NÉGATION DU DROIT D'ACCÈS À UN AVOCAT ET À UN PROCÈS ÉQUITABLE
Le Groupe de Travail a constaté que les autorités avaient violé le droit de Mr. Freeman Mbowe à l'accès à un avocat immédiatement après son arrestation, puis au cours de son interrogatoire et de sa première comparution devant le tribunal. Ces violations ont considérablement compromis la capacité de M. Freeman Mbowe à se défendre dans toute procédure judiciaire ultérieure.
Le Groupe de Travail a donc conclu que la détention de Mr. Freeman Mbowe avait violé son droit à un procès équitable et à une procédure régulière, et que ces violations étaient d'une gravité telle qu'elles rendaient sa détention arbitraire au sens de la catégorie III.

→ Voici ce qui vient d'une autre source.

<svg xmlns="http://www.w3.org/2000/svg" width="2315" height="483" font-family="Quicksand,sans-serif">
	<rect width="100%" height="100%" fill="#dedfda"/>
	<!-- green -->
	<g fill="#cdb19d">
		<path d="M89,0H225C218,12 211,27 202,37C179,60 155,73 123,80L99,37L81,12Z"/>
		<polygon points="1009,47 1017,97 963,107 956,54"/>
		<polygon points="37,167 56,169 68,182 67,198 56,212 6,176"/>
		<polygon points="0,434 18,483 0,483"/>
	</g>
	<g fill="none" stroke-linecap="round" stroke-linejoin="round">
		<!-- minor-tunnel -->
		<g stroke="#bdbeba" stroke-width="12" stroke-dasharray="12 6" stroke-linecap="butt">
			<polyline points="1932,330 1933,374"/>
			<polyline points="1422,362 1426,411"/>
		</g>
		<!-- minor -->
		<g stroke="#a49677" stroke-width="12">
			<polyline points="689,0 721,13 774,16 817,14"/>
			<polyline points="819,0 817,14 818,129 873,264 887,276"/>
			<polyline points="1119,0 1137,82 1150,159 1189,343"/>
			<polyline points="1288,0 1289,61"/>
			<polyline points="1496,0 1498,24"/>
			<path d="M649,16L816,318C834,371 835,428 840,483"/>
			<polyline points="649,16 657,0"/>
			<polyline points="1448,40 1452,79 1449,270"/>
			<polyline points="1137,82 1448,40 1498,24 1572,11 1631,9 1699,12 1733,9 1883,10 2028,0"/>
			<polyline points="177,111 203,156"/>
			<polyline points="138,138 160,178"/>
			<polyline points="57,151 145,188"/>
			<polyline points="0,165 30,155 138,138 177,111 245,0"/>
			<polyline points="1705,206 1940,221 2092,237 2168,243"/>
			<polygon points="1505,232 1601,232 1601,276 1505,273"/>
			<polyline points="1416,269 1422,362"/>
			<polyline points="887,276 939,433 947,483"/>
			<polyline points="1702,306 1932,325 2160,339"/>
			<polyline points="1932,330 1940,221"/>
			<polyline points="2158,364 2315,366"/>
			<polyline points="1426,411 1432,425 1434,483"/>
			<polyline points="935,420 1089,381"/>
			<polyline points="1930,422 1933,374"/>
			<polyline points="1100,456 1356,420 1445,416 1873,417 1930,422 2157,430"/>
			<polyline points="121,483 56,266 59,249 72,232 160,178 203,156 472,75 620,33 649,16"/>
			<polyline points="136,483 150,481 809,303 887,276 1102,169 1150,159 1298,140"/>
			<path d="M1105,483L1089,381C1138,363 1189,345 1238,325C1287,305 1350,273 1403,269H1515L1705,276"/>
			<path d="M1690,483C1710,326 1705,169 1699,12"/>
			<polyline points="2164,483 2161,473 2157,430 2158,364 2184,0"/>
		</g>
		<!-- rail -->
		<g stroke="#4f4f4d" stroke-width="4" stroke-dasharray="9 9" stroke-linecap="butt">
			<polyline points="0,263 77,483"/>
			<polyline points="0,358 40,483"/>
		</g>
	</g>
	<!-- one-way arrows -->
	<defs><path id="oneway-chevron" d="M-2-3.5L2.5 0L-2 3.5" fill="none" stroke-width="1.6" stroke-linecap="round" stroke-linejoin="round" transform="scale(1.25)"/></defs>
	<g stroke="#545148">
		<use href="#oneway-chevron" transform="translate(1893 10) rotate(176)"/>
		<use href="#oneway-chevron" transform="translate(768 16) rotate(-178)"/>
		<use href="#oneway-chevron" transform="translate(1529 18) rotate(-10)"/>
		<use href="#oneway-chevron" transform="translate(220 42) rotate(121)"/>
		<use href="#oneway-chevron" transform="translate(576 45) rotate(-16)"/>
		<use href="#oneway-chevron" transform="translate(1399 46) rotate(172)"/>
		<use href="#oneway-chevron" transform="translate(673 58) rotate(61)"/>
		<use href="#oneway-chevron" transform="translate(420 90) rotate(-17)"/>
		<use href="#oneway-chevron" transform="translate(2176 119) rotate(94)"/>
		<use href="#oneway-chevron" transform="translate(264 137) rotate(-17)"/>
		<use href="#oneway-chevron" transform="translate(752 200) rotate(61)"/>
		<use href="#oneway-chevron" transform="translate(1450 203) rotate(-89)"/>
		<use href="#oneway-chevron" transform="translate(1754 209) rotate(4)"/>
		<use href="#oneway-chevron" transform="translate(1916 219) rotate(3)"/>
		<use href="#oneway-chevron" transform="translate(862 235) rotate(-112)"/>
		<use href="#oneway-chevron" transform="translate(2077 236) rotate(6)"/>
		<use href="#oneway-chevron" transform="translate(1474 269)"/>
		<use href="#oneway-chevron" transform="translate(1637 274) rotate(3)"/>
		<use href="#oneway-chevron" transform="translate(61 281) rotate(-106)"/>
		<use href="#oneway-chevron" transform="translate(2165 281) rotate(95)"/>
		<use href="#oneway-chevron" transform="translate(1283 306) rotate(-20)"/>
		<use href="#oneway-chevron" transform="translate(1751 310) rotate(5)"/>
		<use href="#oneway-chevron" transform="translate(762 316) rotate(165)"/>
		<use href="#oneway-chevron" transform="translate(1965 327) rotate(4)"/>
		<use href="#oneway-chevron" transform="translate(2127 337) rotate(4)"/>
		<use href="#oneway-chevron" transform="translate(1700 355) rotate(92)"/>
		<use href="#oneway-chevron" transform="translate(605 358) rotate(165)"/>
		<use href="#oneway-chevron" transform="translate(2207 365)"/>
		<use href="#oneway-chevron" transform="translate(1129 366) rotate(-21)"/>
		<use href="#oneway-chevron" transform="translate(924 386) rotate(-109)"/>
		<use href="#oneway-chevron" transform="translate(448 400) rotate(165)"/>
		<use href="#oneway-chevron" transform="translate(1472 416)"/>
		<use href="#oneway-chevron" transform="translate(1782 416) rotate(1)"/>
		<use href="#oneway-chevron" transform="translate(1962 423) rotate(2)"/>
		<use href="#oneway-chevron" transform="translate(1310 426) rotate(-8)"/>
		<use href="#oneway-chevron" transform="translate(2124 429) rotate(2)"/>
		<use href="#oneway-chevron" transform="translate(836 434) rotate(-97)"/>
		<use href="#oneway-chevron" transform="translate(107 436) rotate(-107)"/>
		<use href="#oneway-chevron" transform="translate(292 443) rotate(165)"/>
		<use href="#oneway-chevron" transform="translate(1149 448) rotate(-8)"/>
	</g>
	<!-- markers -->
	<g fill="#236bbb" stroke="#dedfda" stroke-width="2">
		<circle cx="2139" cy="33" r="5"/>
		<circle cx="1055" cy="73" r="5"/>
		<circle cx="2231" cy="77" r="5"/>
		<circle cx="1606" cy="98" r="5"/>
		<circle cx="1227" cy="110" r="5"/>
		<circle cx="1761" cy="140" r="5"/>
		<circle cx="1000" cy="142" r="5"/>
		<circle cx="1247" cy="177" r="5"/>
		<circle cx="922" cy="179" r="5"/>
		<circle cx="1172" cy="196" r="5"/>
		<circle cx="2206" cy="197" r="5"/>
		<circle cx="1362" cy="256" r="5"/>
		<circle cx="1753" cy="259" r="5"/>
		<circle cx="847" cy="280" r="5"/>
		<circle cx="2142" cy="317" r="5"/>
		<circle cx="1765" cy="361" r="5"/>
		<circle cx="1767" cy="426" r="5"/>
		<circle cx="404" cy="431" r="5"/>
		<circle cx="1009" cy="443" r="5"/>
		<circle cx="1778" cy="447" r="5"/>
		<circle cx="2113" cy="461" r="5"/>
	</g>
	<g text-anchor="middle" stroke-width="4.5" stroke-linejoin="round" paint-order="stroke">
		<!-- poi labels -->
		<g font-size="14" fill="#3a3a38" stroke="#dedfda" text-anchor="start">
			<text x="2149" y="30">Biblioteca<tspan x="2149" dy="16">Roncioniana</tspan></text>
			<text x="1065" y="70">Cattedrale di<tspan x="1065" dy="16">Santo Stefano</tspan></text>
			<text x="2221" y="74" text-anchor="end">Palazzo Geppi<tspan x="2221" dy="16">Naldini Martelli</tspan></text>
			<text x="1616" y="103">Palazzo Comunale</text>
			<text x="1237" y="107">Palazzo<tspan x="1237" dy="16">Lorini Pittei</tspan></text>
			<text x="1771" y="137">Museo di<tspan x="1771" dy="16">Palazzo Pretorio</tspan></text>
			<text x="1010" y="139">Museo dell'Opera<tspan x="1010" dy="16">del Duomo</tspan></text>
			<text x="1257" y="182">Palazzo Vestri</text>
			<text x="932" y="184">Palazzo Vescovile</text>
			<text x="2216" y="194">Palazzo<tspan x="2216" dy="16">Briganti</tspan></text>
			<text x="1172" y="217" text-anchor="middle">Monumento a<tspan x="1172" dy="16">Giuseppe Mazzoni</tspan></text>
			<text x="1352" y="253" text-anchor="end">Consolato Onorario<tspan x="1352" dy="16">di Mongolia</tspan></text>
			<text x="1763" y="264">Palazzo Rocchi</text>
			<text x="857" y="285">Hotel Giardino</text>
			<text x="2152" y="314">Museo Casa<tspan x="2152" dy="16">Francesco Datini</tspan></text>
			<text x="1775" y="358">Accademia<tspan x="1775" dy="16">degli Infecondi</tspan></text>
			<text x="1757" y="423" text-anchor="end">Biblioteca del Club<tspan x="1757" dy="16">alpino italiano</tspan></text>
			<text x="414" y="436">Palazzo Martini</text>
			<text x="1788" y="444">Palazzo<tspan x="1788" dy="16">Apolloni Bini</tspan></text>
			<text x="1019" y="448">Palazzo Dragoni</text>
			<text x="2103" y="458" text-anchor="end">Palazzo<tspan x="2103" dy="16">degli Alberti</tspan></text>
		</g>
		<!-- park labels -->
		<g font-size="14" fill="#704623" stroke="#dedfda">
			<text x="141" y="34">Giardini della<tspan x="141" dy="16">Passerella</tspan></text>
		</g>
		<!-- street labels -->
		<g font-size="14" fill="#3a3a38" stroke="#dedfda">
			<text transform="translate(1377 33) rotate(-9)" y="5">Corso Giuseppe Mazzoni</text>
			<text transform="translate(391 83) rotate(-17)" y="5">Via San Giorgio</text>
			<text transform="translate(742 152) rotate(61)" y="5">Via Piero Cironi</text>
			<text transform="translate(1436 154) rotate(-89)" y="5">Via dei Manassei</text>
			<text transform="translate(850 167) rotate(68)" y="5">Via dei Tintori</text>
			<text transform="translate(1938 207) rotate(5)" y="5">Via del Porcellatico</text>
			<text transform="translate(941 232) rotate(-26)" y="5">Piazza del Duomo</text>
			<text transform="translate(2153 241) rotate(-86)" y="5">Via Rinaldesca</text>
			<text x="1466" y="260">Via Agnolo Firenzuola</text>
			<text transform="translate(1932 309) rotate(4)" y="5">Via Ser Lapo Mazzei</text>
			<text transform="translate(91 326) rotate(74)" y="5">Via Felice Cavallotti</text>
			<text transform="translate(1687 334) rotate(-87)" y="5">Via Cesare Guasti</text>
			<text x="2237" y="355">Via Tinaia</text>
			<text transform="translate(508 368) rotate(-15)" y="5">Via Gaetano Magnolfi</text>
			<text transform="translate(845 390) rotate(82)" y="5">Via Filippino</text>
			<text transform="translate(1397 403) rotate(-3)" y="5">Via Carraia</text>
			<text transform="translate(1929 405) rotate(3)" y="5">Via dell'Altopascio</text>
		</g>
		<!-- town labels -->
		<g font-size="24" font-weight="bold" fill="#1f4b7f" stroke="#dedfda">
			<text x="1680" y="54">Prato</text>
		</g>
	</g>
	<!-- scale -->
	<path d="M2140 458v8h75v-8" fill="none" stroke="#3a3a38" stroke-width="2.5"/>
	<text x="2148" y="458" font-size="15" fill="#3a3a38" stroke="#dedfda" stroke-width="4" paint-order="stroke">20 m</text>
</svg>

UN ENSEMBLE DE PERSÉCUTIONS DISCRIMINATOIRES FONDÉES SUR LES OPINIONS POLITIQUES
Le Groupe de Travail a estimé que Mr. Freeman Mbowe avait été pris pour cible en raison de ses activités pacifiques, notamment parce qu'il avait exprimé son opposition au Gouvernement. Le Groupe de Travail a également noté que Mr. Freeman Mbowe a fait l'objet d'une discrimination fondée sur ses opinions politiques ou autres concernant le lancement d'une campagne sur la réforme constitutionnelle, en violation de son droit à l'égalité devant la loi et à l'égale protection de la loi en vertu des articles 2 et 7 de la Déclaration Universelle des Droits de l'Homme et des articles 2 (1) et 26 du Pacte. Le Groupe de Travail a donc conclu que sa détention était arbitraire au titre de la catégorie V.

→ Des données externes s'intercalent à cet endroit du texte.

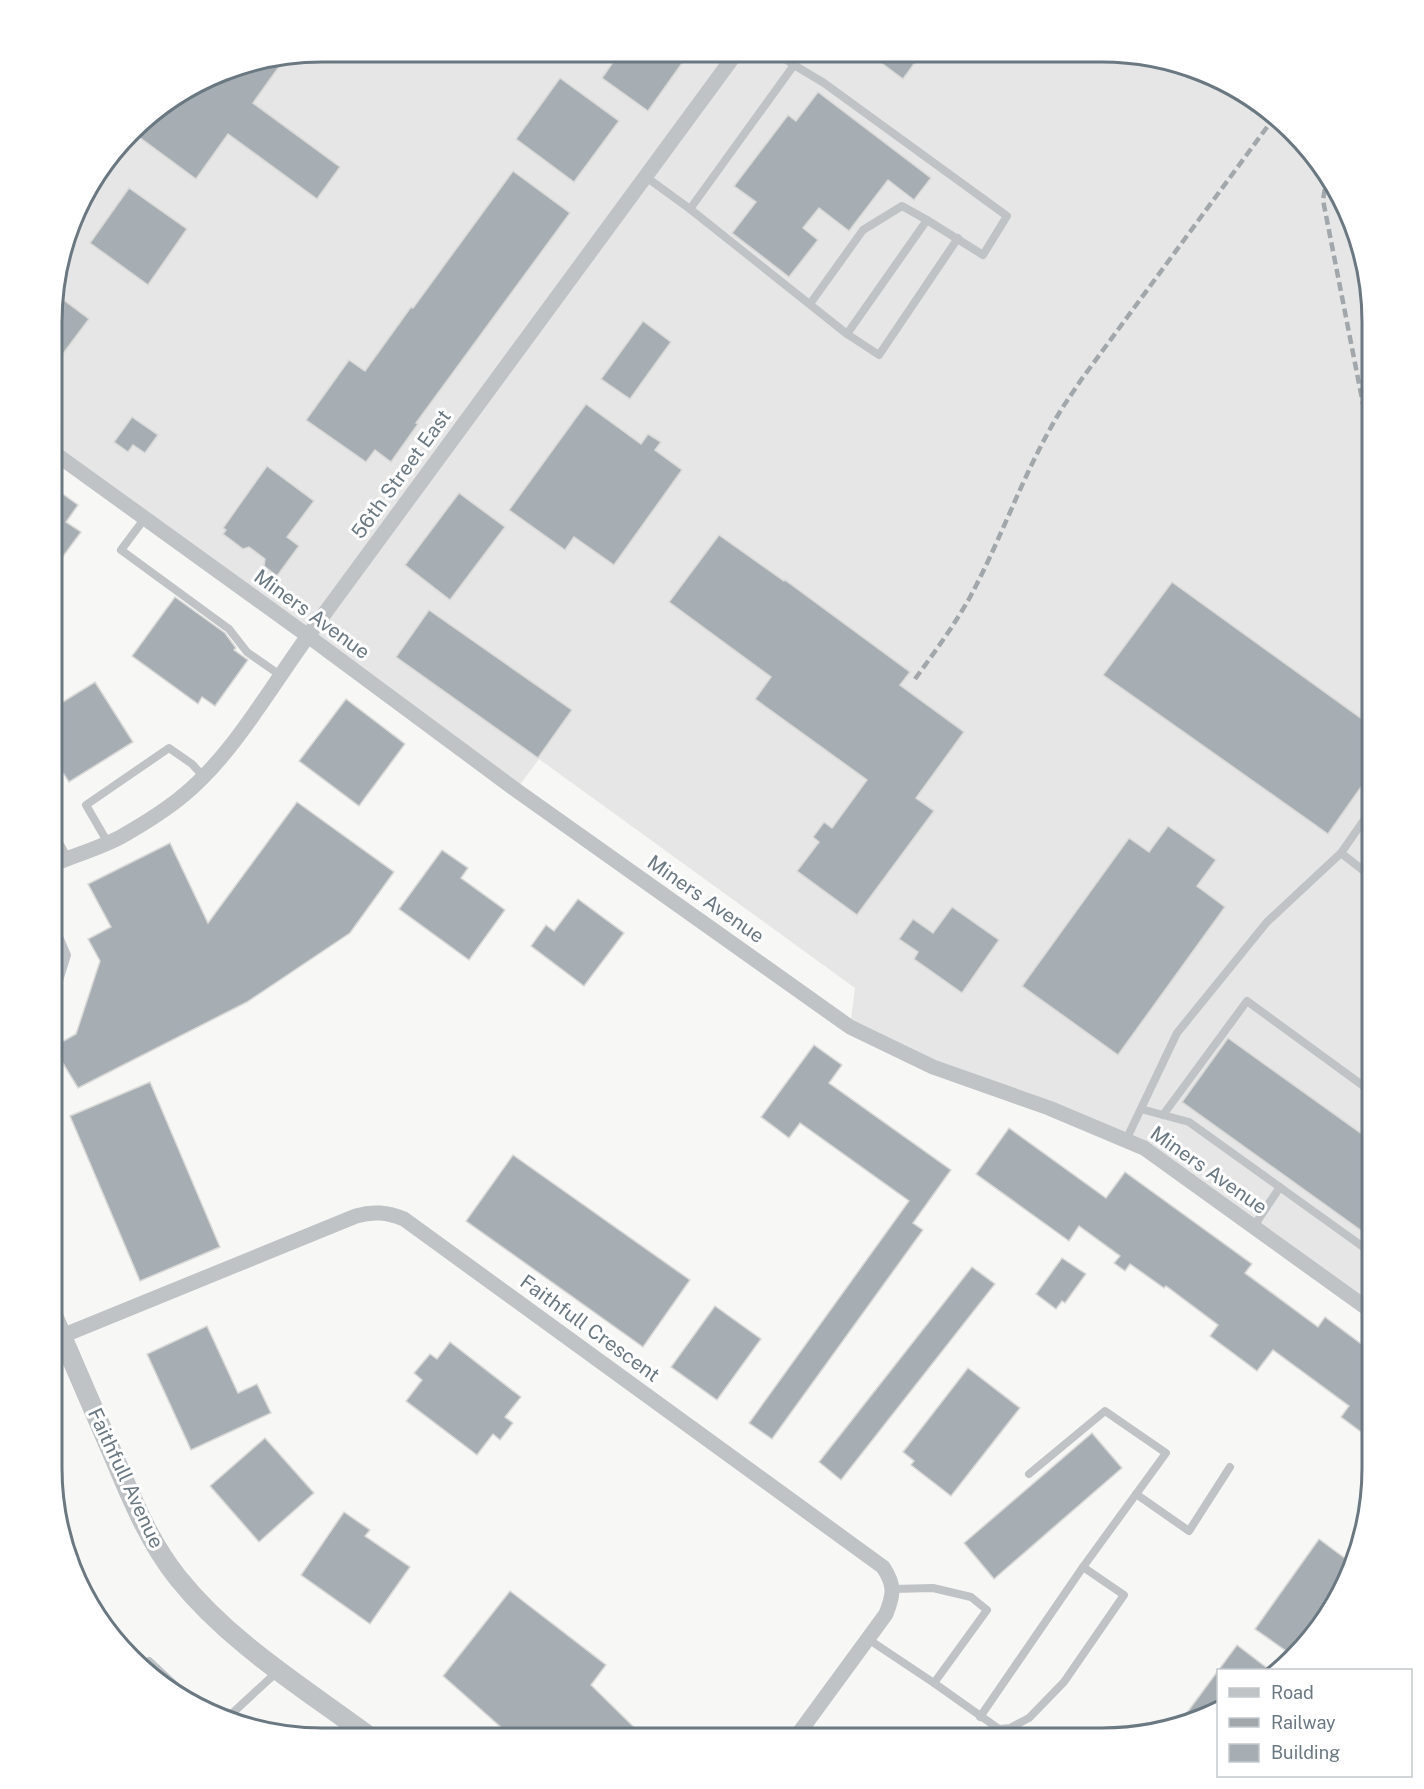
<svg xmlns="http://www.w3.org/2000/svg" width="1424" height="1789" font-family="'Public Sans',sans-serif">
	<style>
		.built { fill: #e5e6e5 }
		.building { fill: #a7aeb3; stroke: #d9d9d8; stroke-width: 1.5 }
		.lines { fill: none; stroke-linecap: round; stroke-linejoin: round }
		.service { stroke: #bfc3c6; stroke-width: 8 }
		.minor { stroke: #bfc3c6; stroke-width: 15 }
		.tertiary { stroke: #bfc3c6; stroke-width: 20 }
		.rail { stroke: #a1a7ab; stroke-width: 4.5; stroke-dasharray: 9 4.5; stroke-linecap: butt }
		.labels { text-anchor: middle; stroke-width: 6; stroke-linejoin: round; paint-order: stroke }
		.street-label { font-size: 20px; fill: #6a7882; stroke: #fff }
		.rim { fill: none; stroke: #6a7882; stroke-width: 3 }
	</style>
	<rect width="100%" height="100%" fill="#f7f7f5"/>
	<polygon class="built" points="322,51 1138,53 1253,97 1337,187 1364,251 1373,321 1372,1312 1144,1148 850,1027 855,988 539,759 516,790 53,452 53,286 87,187 143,118 234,65"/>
	<g class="building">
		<polygon points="620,52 690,52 648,111 602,78"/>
		<polygon points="868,53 922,53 903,79"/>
		<polygon points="286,57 253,103 340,167 317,199 228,134 196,179 139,137 159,109 234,65"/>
		<polygon points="560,78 619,121 574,182 516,139"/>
		<polygon points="818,92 931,178 914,200 888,180 849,231 819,208 803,228 818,240 789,277 732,233 756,202 734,186 788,115 796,121"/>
		<polygon points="513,171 570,213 416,423 418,424 391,462 375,450 366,462 306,420 349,360 365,371 411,307 413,308"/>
		<polygon points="129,188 187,229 148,285 90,243"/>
		<polygon points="53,292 89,319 53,367"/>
		<polygon points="643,321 671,342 630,399 601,379"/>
		<polygon points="586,404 641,444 648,434 661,442 655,450 682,470 614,565 574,537 565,550 509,510"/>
		<polygon points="132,417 158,435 145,453 133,445 128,452 114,442"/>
		<polygon points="267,466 314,501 287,537 299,546 277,576 264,566 265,559 249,547 243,549 223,534 226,530 223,528"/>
		<polygon points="53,487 78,505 66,522 81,532 53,570"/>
		<polygon points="459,493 505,527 450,600 405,565"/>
		<polygon points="719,535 784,581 785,580 910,672 900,685 964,732 916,798 934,811 857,915 797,871 819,842 813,837 824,822 832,828 867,780 755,699 771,677 669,602"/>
		<polygon points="1172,582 1373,727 1373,770 1328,834 1103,675"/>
		<polygon points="175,597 225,633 236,648 234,650 248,660 215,706 202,697 198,704 132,656"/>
		<polygon points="429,610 572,710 538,758 396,657"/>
		<polygon points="95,682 133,742 69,782 52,756 53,708"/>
		<polygon points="346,699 405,744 359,806 299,761"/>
		<polygon points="297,802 394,872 350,933 247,1002 78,1088 53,1047 76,1034 100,961 88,939 111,927 88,884 170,843 208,923"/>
		<polygon points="1168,826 1216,860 1197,886 1225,907 1118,1055 1022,986 1129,838 1149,852"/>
		<polygon points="442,850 468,868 461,878 505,910 469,960 399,909"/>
		<polygon points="578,899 624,933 584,986 531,946 546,925 554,931"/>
		<polygon points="952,907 999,940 962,993 914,959 918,952 899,939 913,919 933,933"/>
		<polygon points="1228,1038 1373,1142 1373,1239 1182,1102"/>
		<polygon points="814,1045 842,1065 829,1083 951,1170 913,1223 923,1230 772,1439 749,1423 909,1201 800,1123 789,1138 761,1117"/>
		<polygon points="150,1082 220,1247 140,1281 70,1116"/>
		<polygon points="1009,1128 1106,1198 1125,1172 1252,1264 1245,1273 1318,1327 1325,1317 1372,1352 1372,1440 1341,1417 1349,1406 1273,1350 1257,1371 1210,1336 1218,1325 1166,1286 1164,1288 1130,1264 1125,1271 1114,1263 1120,1256 1079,1226 1069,1241 976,1174"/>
		<polygon points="513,1155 690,1280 643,1347 466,1221"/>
		<polygon points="1062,1258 1086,1274 1065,1303 1062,1301 1056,1309 1036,1294"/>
		<polygon points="972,1267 995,1284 841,1480 819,1462"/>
		<polygon points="715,1306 761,1339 717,1400 671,1367"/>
		<polygon points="207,1326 238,1393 257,1384 271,1413 191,1450 147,1354"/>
		<polygon points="450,1342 521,1397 505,1417 513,1423 500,1440 493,1434 477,1455 406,1401 422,1380 414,1373 430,1354 437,1359"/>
		<polygon points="968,1368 1020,1408 951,1496 911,1465 914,1461 903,1452"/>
		<polygon points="1092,1433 1122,1468 994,1579 964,1543"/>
		<polygon points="265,1438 314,1493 259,1542 210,1486"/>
		<polygon points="344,1512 370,1530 365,1536 410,1567 370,1624 301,1575"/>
		<polygon points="1319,1539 1354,1565 1328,1617 1289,1653 1255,1629"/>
		<polygon points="510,1591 606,1665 591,1685 644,1737 512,1737 443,1676"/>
		<polygon points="1237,1645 1271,1671 1218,1671 1218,1708 1183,1718"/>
	</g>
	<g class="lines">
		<g class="service">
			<polyline points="794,65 824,83 1007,216 983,255 927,220 847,334 879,355 958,238"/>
			<polyline points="646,177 690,209 794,65 775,52"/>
			<polyline points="690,209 847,334"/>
			<polyline points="810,304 863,230 902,206 927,220"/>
			<polyline points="145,518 121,550 229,629 247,652 280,675"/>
			<polyline points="52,830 67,857"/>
			<polyline points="108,843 86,805 169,748 192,764 203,776"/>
			<polyline points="1341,853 1373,878"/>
			<polyline points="52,1003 67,955 54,925"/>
			<polyline points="1141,1109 1189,1122 1373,1254"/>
			<polyline points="1163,1115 1247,1001 1373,1093"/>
			<polyline points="1126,1140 1177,1033 1267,922 1341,853 1373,807"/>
			<polyline points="1254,1226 1280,1187"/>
			<polyline points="1029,1474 1105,1411 1166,1453 1083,1567"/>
			<polyline points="1136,1494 1189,1531 1230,1467"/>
			<polyline points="868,1639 934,1683 987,1610 971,1597 933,1588 893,1589"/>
			<polyline points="145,1664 149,1661 195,1704"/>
			<polyline points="934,1683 999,1729 1010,1728 1029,1718 1064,1682 1124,1595 1083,1567 980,1717"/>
			<polyline points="226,1719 278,1671"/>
			<polyline points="336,1737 350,1724"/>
		</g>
		<g class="minor">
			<polyline points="53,452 308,636 516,790 850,1027 933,1067 1049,1108 1144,1148 1372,1312"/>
			<path d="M 52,865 C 76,854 102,848 124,835 C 145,823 166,810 185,794 C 234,753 270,688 308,636 L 737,52"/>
			<path d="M 62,1336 L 356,1216 C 373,1211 387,1212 404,1219 L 883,1567 C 895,1585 894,1594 886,1614 L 796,1737"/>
		</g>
		<path class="tertiary" d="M 51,1311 C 72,1360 93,1408 114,1457 C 132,1499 149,1542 178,1578 C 230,1643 304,1688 370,1737"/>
		<g class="rail">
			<polyline points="1327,176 1323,200 1373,455"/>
			<path d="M 915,679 C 934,653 953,627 969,599 C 1000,542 1021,479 1054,422 C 1062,407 1072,394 1081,380 L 1273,119"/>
		</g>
	</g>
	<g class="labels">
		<g class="street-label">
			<text transform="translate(401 474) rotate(-54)" y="7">56th Street East</text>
			<text transform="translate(312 614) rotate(36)" y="7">Miners Avenue</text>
			<text transform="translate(706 899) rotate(35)" y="7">Miners Avenue</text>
			<text transform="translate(1209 1170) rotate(35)" y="7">Miners Avenue</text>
			<text transform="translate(590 1328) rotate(36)" y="7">Faithfull Crescent</text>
			<text transform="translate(126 1478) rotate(65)" y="7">Faithfull Avenue</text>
		</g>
	</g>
	<path d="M0 0H1424V1789H0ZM322 62H1102A260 260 0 0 1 1362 322V1468A260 260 0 0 1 1102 1728H322A260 260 0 0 1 62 1468V322A260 260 0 0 1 322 62Z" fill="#fff" fill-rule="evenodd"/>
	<path class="rim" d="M322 62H1102A260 260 0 0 1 1362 322V1468A260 260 0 0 1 1102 1728H322A260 260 0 0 1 62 1468V322A260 260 0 0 1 322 62Z"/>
	<rect x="1217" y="1669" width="195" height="108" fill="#ffffff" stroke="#c3c9cd" stroke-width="1.5"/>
	<rect x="1229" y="1688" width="30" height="9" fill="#bfc3c6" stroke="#c3c9cd" stroke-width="1.5"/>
	<text x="1271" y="1699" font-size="18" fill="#6a7882">Road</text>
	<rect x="1229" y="1718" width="30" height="9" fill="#a1a7ab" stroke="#c3c9cd" stroke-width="1.5"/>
	<text x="1271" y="1729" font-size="18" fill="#6a7882">Railway</text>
	<rect x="1229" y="1744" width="30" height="18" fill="#a7aeb3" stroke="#c3c9cd" stroke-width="1.5"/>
	<text x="1271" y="1759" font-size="18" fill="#6a7882">Building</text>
</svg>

CONCLUSIONS DU GROUPE DE TRAVAIL DES NATIONS UNIES CONTRE LA DÉTENTION ARBITRAIRE
À la lumière de ce qui précède, le Groupe de travail des Nations Unies sur la détention arbitraire a considéré que la détention de Mr. Freeman Mbowe était arbitraire et relèvait des catégories I, II, III et V, car contraire aux articles 2, 3, 6, 7, 8, 9, 11, 19, 20 et 21 de la Déclaration Universelle des Droits de l'Homme et aux articles 2, 9, 14, 19, 21, 22, 25 et 26 du Pacte International Relatif aux Droits Civils et Politiques.
Le Groupe de Travail des Nations Unies sur la Détention Arbitraire a recommandé au Gouvernement de la République-Unie de Tanzanie de prendre les mesures nécessaires pour remédier sans délai à la situation de Mr. Freeman Mbowe et la mettre en conformité avec les normes internationales pertinentes, en commençant par libérer Mr. Freeman Mbowe sans condition et en lui accordant un droit exécutoire à une indemnisation et à d'autres réparations, conformément au droit international.